Lembro das comidas que eu não podia comer: o leite, o chocolate, as fibras, os ácidos. Na verdade, cheguei a um ponto que até mascar chiclete me dava diarreia. Lembro da magreza, da anorexia, porque o que comia, logo saia, e saia com muita dor. Melhor não comer.

Lembro das transfusões de sangue. Confesso que gostava, era um tratamento que não doía e em 2 dias eu estava muito mais forte, até torcia para a hemoglobina baixar de 7, porque daí eu tomava sangue e me sentia bem melhor. Um dia, um tio meu do exército teve que mandar uma van com vários soldados para doar sangue para mim, pois não tinha mais família ou amigos que dessem conta de repor no banco de sangue, eu literalmente vivi um tempo, com o sangue de outras pessoas. Obrigada doadores!!!

Lembro também de coisas boas. Como vivia no banheiro ou de cama, lia muito. Na época não tinha Netflix, meu Netflix era minha imaginação. Lembro das pessoas cuidando de mim. Lembro muito especialmente de um dia – ele não vai lembrar – quando meu marido chorou, por se sentir impotente me vendo tão doente, sem nada poder fazer. Ele não sabia, mas ele fazia muito. Ele estava ao meu lado, ele me viu nas piores horas da minha vida, no pior da minha aparência e do meu humor. E se manteve ao meu lado. Com um otimismo que eu não tenho e, que desconfio, é meio sobrenatural, mas que equilibra bem alguém tão realista como eu. Lembro que a doença me permitiu ficar muito próxima do meu filho enquanto ele crescia, pois eu vivia de licença, mas muitas vezes, de tão fraca, eu não podia nem mesmo dar um banho nele. E penso que me ver tão doente, por tantos anos, não fez lá muito bem para ele, pois hoje é adulto e muito preocupado com doenças. Em compensação é um cuidador maravilhoso. E minha família, igreja e amigos, que sempre me mimaram por demais. Sustentaram-me com carinho, comidas gostosas (as que eu podia), orações e também, apoio financeiro, pois DIIs, quem tem sabe, custam muito caro.
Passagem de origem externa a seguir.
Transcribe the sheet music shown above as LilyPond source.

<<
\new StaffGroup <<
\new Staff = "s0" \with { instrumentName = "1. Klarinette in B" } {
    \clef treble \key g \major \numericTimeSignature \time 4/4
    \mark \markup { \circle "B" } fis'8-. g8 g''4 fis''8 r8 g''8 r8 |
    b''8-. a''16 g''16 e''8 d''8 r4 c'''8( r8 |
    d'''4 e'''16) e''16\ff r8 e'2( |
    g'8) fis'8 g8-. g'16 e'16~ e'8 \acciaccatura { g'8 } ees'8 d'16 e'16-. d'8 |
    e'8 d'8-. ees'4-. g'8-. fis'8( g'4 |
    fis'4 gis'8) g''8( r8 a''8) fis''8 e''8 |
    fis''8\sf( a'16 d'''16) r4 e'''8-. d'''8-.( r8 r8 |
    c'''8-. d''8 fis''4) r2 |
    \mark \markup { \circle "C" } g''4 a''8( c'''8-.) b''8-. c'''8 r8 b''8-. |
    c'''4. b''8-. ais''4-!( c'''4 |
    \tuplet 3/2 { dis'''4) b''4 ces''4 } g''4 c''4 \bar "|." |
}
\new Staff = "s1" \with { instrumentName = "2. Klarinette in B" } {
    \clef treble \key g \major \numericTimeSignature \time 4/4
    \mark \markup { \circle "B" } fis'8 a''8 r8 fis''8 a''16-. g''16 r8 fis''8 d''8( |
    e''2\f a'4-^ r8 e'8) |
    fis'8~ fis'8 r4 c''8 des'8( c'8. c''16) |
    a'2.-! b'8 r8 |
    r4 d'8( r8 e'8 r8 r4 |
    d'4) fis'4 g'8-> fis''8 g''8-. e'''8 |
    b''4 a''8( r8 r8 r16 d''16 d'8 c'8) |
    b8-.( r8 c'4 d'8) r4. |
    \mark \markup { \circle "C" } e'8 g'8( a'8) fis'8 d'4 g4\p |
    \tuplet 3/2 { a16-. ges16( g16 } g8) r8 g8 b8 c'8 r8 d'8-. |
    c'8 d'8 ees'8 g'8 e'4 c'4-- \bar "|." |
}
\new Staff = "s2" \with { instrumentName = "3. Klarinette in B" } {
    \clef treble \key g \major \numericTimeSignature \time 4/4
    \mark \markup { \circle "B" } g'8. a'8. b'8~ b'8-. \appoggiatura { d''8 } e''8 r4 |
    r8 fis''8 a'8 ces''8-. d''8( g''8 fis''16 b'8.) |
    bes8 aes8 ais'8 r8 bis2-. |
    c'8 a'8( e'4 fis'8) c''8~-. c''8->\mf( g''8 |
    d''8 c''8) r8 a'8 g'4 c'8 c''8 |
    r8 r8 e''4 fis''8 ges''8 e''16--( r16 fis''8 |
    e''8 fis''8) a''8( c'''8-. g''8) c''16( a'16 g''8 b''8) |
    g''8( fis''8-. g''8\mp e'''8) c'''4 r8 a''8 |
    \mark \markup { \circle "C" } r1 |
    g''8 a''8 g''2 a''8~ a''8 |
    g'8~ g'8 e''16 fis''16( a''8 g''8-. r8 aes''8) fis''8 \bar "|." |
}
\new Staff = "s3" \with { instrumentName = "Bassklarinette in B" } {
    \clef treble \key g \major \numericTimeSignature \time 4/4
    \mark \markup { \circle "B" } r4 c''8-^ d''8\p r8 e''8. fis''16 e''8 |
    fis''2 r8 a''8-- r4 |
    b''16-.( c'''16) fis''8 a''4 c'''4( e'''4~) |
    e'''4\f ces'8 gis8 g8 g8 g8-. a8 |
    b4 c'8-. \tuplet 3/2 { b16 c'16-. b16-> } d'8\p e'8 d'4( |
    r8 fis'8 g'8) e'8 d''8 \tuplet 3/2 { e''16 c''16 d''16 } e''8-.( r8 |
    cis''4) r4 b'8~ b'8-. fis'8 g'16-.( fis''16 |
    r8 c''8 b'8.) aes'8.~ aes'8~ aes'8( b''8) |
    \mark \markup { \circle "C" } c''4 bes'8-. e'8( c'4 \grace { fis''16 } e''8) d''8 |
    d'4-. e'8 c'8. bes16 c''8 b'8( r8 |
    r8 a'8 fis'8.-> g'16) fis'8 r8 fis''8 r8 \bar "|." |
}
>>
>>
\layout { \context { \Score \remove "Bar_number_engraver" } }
Fui aposentada por invalidez. Quando fiz a cirurgia de ostomia, logo comecei a melhorar, mas tinha medo de me desaposentar. E se eu adoecesse de novo? Trabalhei muito como voluntária durante os anos de aposentadoria. E realmente adoeci de novo. Foram mais cirurgias, que deixaram sequelas, mas consegui terminar mais uma graduação e passei de Professora de Inglês para Psicóloga.

Deus então me incomodou, eu me sentia grata, forte e queria voltar a trabalhar. As humilhações nas perícias, o medo de perder o emprego, ter perdido um concurso público porque adoeci durante o estágio probatório (me disseram que eu não podia ter tomado posse porque tinha RCU e na época eu não soube lutar pelos meus direitos) me paralisaram por muitos anos. Mas, já ouviram falar em salto de fé?  Pois foi o que dei. Por ter amputado o reto, além de ter perdido todo o intestino grosso, os médicos me consideraram apta ao trabalho, pois não tenho sintomas extra intestinais graves da RCU, clinicamente estou muito bem.

Por isso, depois de tantas lutas pela minha saúde, que hoje não é perfeita, mas é boa, sou imensamente grata a Deus. Quero superviver, sim, para honra e glória do meu Senhor, pois sem Ele, nada disso teria sido possível.

É sem dúvida, um dia de muita gratidão!

Meu nome é Damaris Morais, tenho 52 anos e nem 1 ânus 😁😁😁 moro em Catalão/Goiás , sou Psicóloga, tenho Retocolite Ulcerativa.